## THE PROBLEM
All of the lines below should be output exactly as shown.

## RECORDS FOR THIS EXERCISE
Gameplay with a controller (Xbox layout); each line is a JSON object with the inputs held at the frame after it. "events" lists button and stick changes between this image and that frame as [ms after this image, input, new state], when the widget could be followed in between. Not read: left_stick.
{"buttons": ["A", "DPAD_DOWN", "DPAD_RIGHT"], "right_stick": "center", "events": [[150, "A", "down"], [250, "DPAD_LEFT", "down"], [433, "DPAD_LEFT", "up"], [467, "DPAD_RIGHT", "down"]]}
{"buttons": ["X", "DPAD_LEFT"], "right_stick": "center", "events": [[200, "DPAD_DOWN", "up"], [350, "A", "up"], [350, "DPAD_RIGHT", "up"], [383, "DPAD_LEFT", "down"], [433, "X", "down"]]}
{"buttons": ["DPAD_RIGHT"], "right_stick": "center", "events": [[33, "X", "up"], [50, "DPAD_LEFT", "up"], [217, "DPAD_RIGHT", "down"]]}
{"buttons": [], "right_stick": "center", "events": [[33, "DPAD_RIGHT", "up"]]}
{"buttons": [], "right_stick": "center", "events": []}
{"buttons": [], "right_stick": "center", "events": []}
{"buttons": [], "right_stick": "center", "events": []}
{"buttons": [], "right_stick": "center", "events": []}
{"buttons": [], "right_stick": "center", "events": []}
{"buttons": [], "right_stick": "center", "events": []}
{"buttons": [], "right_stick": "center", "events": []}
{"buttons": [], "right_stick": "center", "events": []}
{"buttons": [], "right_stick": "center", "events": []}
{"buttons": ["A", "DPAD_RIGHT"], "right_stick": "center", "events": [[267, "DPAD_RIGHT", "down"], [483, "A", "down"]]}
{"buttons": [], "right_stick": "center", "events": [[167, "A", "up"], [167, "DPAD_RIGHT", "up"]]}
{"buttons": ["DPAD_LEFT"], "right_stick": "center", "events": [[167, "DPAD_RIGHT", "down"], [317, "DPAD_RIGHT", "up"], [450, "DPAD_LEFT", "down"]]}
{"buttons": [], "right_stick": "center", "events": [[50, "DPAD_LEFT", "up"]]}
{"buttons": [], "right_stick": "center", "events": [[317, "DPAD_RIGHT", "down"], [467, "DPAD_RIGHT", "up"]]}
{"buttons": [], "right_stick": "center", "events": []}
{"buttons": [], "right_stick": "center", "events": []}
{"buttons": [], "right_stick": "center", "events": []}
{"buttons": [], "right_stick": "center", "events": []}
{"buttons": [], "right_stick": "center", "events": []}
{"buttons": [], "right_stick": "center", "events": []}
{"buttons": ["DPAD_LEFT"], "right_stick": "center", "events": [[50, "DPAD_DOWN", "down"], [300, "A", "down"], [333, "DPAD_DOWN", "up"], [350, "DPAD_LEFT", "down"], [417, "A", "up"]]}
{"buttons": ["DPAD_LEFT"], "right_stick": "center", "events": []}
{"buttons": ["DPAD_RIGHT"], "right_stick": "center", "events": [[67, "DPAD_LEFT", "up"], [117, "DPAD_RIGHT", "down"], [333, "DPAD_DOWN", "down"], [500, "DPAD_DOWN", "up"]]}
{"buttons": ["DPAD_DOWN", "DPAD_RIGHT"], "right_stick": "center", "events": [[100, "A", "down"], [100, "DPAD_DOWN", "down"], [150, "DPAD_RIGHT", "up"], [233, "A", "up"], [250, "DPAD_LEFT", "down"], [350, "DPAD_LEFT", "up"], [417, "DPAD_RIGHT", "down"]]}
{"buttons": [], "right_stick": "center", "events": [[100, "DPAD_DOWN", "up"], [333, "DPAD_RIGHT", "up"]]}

## TASK SOLUTION
Gameplay with a controller (Xbox layout); each line is a JSON object with the inputs held at the frame after it. "events" lists button and stick changes between this image and that frame as [ms after this image, input, new state], when the widget could be followed in between. Not read: left_stick.
{"buttons": ["A", "DPAD_DOWN", "DPAD_RIGHT"], "right_stick": "center", "events": [[150, "A", "down"], [250, "DPAD_LEFT", "down"], [433, "DPAD_LEFT", "up"], [467, "DPAD_RIGHT", "down"]]}
{"buttons": ["X", "DPAD_LEFT"], "right_stick": "center", "events": [[200, "DPAD_DOWN", "up"], [350, "A", "up"], [350, "DPAD_RIGHT", "up"], [383, "DPAD_LEFT", "down"], [433, "X", "down"]]}
{"buttons": ["DPAD_RIGHT"], "right_stick": "center", "events": [[33, "X", "up"], [50, "DPAD_LEFT", "up"], [217, "DPAD_RIGHT", "down"]]}
{"buttons": [], "right_stick": "center", "events": [[33, "DPAD_RIGHT", "up"]]}
{"buttons": [], "right_stick": "center", "events": []}
{"buttons": [], "right_stick": "center", "events": []}
{"buttons": [], "right_stick": "center", "events": []}
{"buttons": [], "right_stick": "center", "events": []}
{"buttons": [], "right_stick": "center", "events": []}
{"buttons": [], "right_stick": "center", "events": []}
{"buttons": [], "right_stick": "center", "events": []}
{"buttons": [], "right_stick": "center", "events": []}
{"buttons": [], "right_stick": "center", "events": []}
{"buttons": ["A", "DPAD_RIGHT"], "right_stick": "center", "events": [[267, "DPAD_RIGHT", "down"], [483, "A", "down"]]}
{"buttons": [], "right_stick": "center", "events": [[167, "A", "up"], [167, "DPAD_RIGHT", "up"]]}
{"buttons": ["DPAD_LEFT"], "right_stick": "center", "events": [[167, "DPAD_RIGHT", "down"], [317, "DPAD_RIGHT", "up"], [450, "DPAD_LEFT", "down"]]}
{"buttons": [], "right_stick": "center", "events": [[50, "DPAD_LEFT", "up"]]}
{"buttons": [], "right_stick": "center", "events": [[317, "DPAD_RIGHT", "down"], [467, "DPAD_RIGHT", "up"]]}
{"buttons": [], "right_stick": "center", "events": []}
{"buttons": [], "right_stick": "center", "events": []}
{"buttons": [], "right_stick": "center", "events": []}
{"buttons": [], "right_stick": "center", "events": []}
{"buttons": [], "right_stick": "center", "events": []}
{"buttons": [], "right_stick": "center", "events": []}
{"buttons": ["DPAD_LEFT"], "right_stick": "center", "events": [[50, "DPAD_DOWN", "down"], [300, "A", "down"], [333, "DPAD_DOWN", "up"], [350, "DPAD_LEFT", "down"], [417, "A", "up"]]}
{"buttons": ["DPAD_LEFT"], "right_stick": "center", "events": []}
{"buttons": ["DPAD_RIGHT"], "right_stick": "center", "events": [[67, "DPAD_LEFT", "up"], [117, "DPAD_RIGHT", "down"], [333, "DPAD_DOWN", "down"], [500, "DPAD_DOWN", "up"]]}
{"buttons": ["DPAD_DOWN", "DPAD_RIGHT"], "right_stick": "center", "events": [[100, "A", "down"], [100, "DPAD_DOWN", "down"], [150, "DPAD_RIGHT", "up"], [233, "A", "up"], [250, "DPAD_LEFT", "down"], [350, "DPAD_LEFT", "up"], [417, "DPAD_RIGHT", "down"]]}
{"buttons": [], "right_stick": "center", "events": [[100, "DPAD_DOWN", "up"], [333, "DPAD_RIGHT", "up"]]}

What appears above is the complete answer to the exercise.